# Moving to Alicante for work



## Marco744 (Feb 14, 2014)

Hi,

I am from the Netherlands and work in Scotland at the moment. I have the opportunity to get a job in Alicante. Me and my girlfriend are thinking about it. So I will have a job and good income. My girlfriend will not find a job I think. I'll need to be at the airport every working day. What is good areas to live and is it worth moving and settling in Spain. I know the weather is great but what's the other good things. Just looking for some general info as most people on here are looking for work or retired. Not found much info for people around 37 that will have work on arrival. We are looking to get married and have a child as well. What are the chances of it going to a good school and finding a good job?

Thanks in advance.

Marco


----------



## Pazcat (Mar 24, 2010)

If you will be working at or near the airport do you plan to have your own car or use public transport?

That is kind of important in choosing a good area to live, also how long of a commute would you tolerate, what sort of place would you like to live in ie: part of a community, detached villa, rural, coastal, apartment etc... it's all available around here.

If you plan to have a kid whilst here then schools shouldn't be a problem as you could go into the local system when the time comes but there are other options too, mostly at cost.
Finding a job for your GF may be a bit harder, I wouldn't say impossible like some would because you have found one but they are rarer to come across. It all depends I guess. For your kid, who knows, that's years away.

If you can come out for a scouting trip and have a look at some places to rent, it will make life much easier than just turning up and rushing things through.


----------



## xabiaxica (Jun 23, 2009)

Marco744 said:


> Hi,
> 
> I am from the Netherlands and work in Scotland at the moment. I have the opportunity to get a job in Alicante. Me and my girlfriend are thinking about it. So I will have a job and good income. My girlfriend will not find a job I think. I'll need to be at the airport every working day. What is good areas to live and is it worth moving and settling in Spain. I know the weather is great but what's the other good things. Just looking for some general info as most people on here are looking for work or retired. Not found much info for people around 37 that will have work on arrival. We are looking to get married and have a child as well. What are the chances of it going to a good school and finding a good job?
> 
> ...


if you're planning to get married anyway, then do so before you move here - that way your wife will be covered for healthcare as your dependent, otherwise she won't be!

as for if a yet unborn child will find work when s/he eventually leaves school - that's anyone's guess...


----------



## Marco744 (Feb 14, 2014)

Thanks for the replies,

I am planning to have own transportation. Ideally we'd be looking for a 3 bedroom 1 level house with pool and near beach but will probably end up with something completely different. I know schooling is way way off and work even further for any future kid but was just curious about how it all works.

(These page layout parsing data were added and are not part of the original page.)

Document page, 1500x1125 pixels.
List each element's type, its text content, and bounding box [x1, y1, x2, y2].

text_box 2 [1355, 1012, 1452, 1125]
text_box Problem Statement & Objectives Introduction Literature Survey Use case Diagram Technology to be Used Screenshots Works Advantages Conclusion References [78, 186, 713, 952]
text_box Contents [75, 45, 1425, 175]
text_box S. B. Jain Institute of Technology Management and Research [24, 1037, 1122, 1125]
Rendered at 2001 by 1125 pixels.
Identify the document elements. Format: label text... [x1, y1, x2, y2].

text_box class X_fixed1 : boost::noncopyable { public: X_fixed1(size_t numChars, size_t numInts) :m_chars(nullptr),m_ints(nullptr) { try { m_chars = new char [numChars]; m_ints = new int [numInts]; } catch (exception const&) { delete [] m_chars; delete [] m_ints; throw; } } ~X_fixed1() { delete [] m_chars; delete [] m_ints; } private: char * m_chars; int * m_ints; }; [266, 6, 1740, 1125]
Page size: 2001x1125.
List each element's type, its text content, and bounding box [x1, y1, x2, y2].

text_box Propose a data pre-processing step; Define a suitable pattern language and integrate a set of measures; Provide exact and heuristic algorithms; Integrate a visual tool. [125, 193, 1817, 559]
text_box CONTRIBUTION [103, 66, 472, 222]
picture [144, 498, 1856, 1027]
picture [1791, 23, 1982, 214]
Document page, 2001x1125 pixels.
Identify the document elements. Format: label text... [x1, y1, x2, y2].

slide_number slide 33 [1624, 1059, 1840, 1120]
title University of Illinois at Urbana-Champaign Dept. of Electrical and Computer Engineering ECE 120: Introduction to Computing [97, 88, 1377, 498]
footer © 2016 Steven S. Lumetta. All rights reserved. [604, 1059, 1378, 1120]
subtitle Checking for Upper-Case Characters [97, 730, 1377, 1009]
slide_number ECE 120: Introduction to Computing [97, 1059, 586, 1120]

The main thing is that other than weather, is there stuff to do there, how is it to integrate with locals and learn the lingo. What are to pros and cons and would anybody return to uk given the chance. How are the means of living compared with uk if you keep the same amount of salary in euros there?

Good tip about marriage and will take the advise on board.

Thanks for your tips and advise, so nice of you to spend time answering my questions.

Just a bit scared to leave the safety of uk. 

Best regards,

Marco


----------



## Alcalaina (Aug 6, 2010)

Marco744 said:


> The main thing is that other than weather, is there stuff to do there, how is it to integrate with locals and learn the lingo. What are to pros and cons and would anybody return to uk given the chance. How are the means of living compared with uk if you keep the same amount of salary in euros there?


The good weather means people live out of doors much more, they are generally more sociable, and there are plenty of sporting and other outdoor activities. I wouldn't have any worries about meeting people and making friends.

As for cost of living, it depends on your lifestyle! But generally, apart from electricity and internet, most things are cheaper in Spain.


----------



## Karen58 (Aug 1, 2012)

Marco.. life here in Spain has changed so much since the very hard recession that Spain is still enduring. Personally, my advice is to stay in the secure environment of UK,, life here is considerably more expensive here,, Electricity is 60% higher than UK.. gas is 75% higher than 5 years ago, no government controls here in Spain. Clothes and shoes for children very expensive although a Primark in Alicante region. From April to end of October very warm but make no mistake the houses here are built without insulation and to keep cool so from November till March you shall be cold indoors. Think carefully and remember that life is great in the sun but that does not make a life. I lived here from 99-2006 and was considerably cheaper and more younger ex-pat families who all now have returned to UK for many reasons not just lack of work. School books are not provided, can cost 200-300 euro per school year etc .. do your homework ... Spanish school is academic led with little or no creative classes and very text book led... suggest you live near a school so your partner can interact with other Mums so she does not feel isolated which is a real danger .. I do sound negative but learning Spanish is a must as very few young Brit mums around.
But whatever you decide Good Luck !!


----------